My husband and I checked in to the Ocean Suites Motel, an establishment off the beaten path but right next to the town’s small harbor. We strolled across the road, got our first real whiff of salty sea air and watched the seagulls flock along the docks around the commercial fishing boats. The smell of fresh seafood made me hungry, so we headed into the main part of town for an early dinner.
Pacific Sushi & Grill offered us a perfect meal: salty edamame, beef and vegetable stir-fry udon noodles, and exactly what I had been craving — fresh fish! We ordered the chirashi, letting the chef choose the best sustainable sashimi for us, and it was both beautiful and satisfying. I had read that Brookings is primarily a retirement community, but the people we encountered were younger, like the three hefty, mustachioed men who swayed back and forth to reggae music over their Miller High-Lifes in the bar side of this restaurant.
After an excellent meal, we took an easy hike along the coast at Cape Ferrelo, less than 15 minutes north of Brookings in the Samuel H. Boardman State Scenic Corridor.

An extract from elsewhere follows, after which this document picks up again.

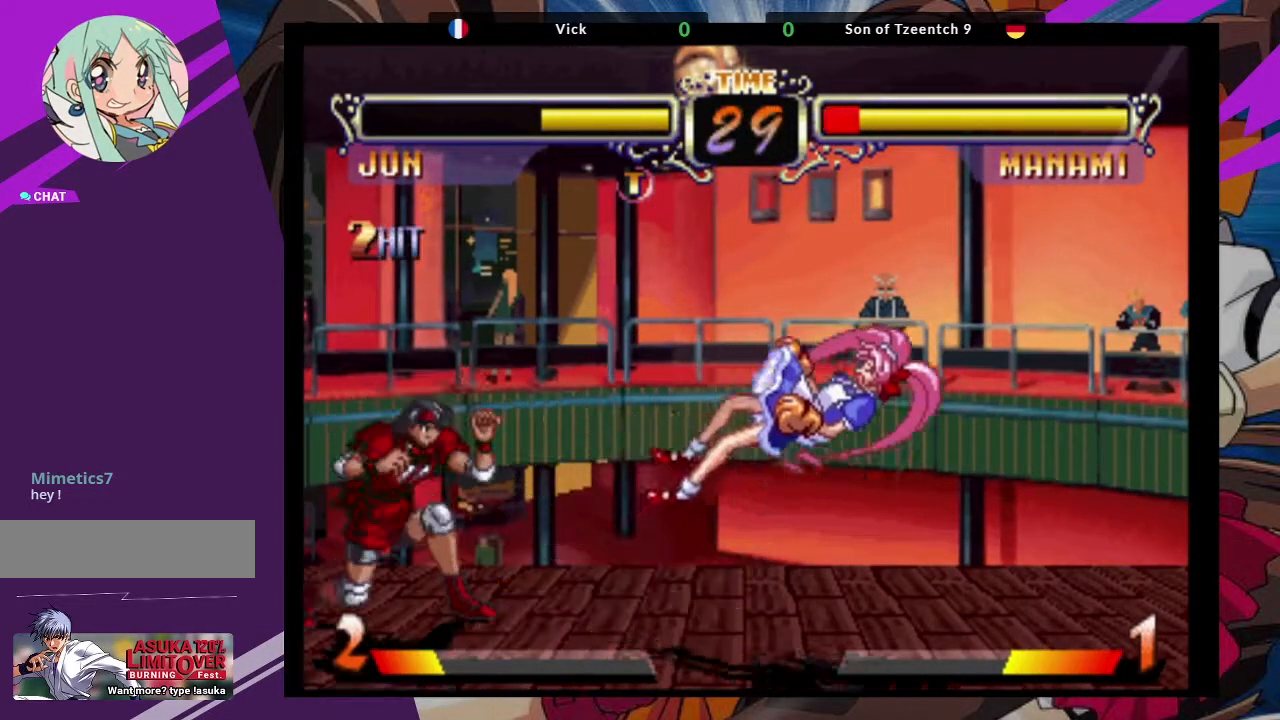
{"dt_ms": 500, "buttons": [], "left_stick": "center", "events": [[17, "left_stick", "center"]]}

Amid the tall grass, at least a dozen varieties of wildflower were in bloom, including tall spikes of pink foxgloves, lacy white clusters of cow parsnip, cheerful white and yellow oxeye daisies, delicate yellow bonnets of bird’s foot trefoil and purple cones of lupine.
With nearly no one else in sight, we took in the charming views of crescent-shaped sandy beaches and cairn-like rocks that churned up the ocean spray below us.
As we hiked down to a small beach north of the cape, I could feel the fresh ocean air cleaning the city out of my lungs and the uninterrupted wild nature that surrounded us refreshing my soul.
From our secluded beach we enjoyed the sunset, watching it turn the clouds, the horizon, and the froth of the waves to gold, pink and violet. It was a great way to begin our trip to the Klamath Mountains region.
The next day, after a classic American breakfast at the Downtown Coffee Lounge, we headed off to the nearby Redwood Nature Trail, up the Chetco River. I had been reading about the ecology and history of coast redwood forests and was thrilled to be surrounded by these old-growth trees.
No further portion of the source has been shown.